Adaptations en classe
Pour accompagner un enfant qui bredouille, plusieurs attitudes sont à adopter :
- Éviter toute demande d'effort de parole : Ne pas dire "Arrête de bégayer comme ça !" ou "Redis-moi ça sans bégayer s'il te plaît !". Pas d'appel à la volonté ni à des moqueries [1].
- Adopter une attitude d'interlocuteur actif : Proposer un mot pour le mot qui accroche ou une fin pour sa phrase, poser des questions sur ce que l'enfant veut dire, et parler avec lui de son bégaiement avec tact [1].
- Éviter les attitudes nocives : Ne pas dire "Parle moins vite !", "Calme-toi !", "Prends ton temps !", "Pense à ta phrase !". Ne pas ignorer le bégaiement et faire comme s'il n'existait pas [1].
Accompagnement individualisé
L'accompagnement individualisé peut inclure des séances avec un orthophoniste, qui pourra aider l'enfant et ses parents à adopter des pratiques langagières appropriées, telles que la parole d'accompagnement ou la technique de la lecture d'images. L'orthophoniste peut également initier les parents à parler du bégaiement avec leur enfant et à faire baisser la pression temporelle excessive régnant éventuellement dans la famille [2].
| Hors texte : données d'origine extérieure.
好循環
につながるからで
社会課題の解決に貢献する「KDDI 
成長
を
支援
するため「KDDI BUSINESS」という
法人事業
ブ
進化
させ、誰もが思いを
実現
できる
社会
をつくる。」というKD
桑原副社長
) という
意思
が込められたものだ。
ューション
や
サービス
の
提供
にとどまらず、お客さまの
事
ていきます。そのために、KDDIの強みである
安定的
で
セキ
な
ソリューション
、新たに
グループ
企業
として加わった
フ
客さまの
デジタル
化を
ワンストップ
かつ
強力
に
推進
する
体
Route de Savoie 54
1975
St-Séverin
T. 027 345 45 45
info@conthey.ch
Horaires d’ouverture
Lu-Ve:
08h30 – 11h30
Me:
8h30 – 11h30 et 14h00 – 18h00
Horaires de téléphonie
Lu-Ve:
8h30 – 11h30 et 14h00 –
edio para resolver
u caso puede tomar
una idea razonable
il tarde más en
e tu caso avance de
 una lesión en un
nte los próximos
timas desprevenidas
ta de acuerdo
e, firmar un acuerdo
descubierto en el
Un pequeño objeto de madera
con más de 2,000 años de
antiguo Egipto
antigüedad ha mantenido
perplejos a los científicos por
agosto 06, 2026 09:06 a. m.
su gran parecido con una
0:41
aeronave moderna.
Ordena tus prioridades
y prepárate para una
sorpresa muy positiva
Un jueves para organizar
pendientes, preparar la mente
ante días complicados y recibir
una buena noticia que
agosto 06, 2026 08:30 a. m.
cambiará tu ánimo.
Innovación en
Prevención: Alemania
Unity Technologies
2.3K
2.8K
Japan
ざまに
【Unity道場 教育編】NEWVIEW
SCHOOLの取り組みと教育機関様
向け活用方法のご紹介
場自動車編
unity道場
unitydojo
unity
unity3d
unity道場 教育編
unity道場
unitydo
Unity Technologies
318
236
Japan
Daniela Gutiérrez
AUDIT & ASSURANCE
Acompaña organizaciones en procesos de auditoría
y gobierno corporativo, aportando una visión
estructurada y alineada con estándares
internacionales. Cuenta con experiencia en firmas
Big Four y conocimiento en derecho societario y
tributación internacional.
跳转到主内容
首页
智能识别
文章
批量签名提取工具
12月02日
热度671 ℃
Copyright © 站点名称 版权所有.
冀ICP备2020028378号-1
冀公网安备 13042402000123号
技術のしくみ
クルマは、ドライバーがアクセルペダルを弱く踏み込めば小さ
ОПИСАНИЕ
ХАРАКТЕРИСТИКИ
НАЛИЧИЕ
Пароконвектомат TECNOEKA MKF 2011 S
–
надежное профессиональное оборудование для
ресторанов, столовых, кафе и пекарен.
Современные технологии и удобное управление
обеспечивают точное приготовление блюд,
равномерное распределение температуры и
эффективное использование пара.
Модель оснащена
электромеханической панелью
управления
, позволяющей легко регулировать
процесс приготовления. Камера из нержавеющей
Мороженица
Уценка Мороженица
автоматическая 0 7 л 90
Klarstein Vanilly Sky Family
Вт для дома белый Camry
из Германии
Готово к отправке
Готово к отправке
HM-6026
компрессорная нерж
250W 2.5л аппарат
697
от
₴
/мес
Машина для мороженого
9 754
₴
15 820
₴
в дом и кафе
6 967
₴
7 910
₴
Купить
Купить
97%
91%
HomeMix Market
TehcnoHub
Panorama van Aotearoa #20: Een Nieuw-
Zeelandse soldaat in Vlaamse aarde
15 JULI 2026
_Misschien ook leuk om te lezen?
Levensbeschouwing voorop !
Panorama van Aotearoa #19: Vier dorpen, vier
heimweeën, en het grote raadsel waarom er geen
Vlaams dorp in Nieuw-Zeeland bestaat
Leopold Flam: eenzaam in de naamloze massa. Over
Les parents peuvent être aidés dans l'éviction des attitudes nocives et dans l'adoption de l'attitude de l'interlocuteur actif. Ils peuvent également être initiés à des pratiques langagières telles que la parole d'accompagnement, la technique de la lecture d'images, et apprendre à parler du bégaiement avec leur enfant [2].
Travail avec la famille
Le programme d’accompagnement familial doit s’adapter à chaque famille de façon spécifique. Il est proposé aux parents des entretiens, des séquences d’enregistrement vidéo "d’interactions parents–enfant" commentées, des informations sur le développement du langage et ses troubles, les conditions d’une interaction réussie, etc. L’orthophoniste cherche à aider la famille à observer son enfant, sa façon d’(inter)agir avec lui, réajuster ses attentes et ses comportements de communication, et développer des attitudes positives [3].
Cadre réglementaire scolaire
Les sources disponibles ne précisent pas les dispositifs scolaires applicables pour les enfants qui bredouillent.
Ressources liées
Pour plus d'informations, vous pouvez consulter le site de l'Association Parole-Bégaiement : www.begaiement.org. Vous pouvez également les contacter par téléphone au N°Azur 0 810 800 470 ou par courriel à contact@begaiement.org [2].
En cas de persistance du bégaiement, il est recommandé de consulter un orthophoniste, professionnel de santé spécialisé dans la prévention, l'évaluation et le traitement des troubles du langage [KG-1].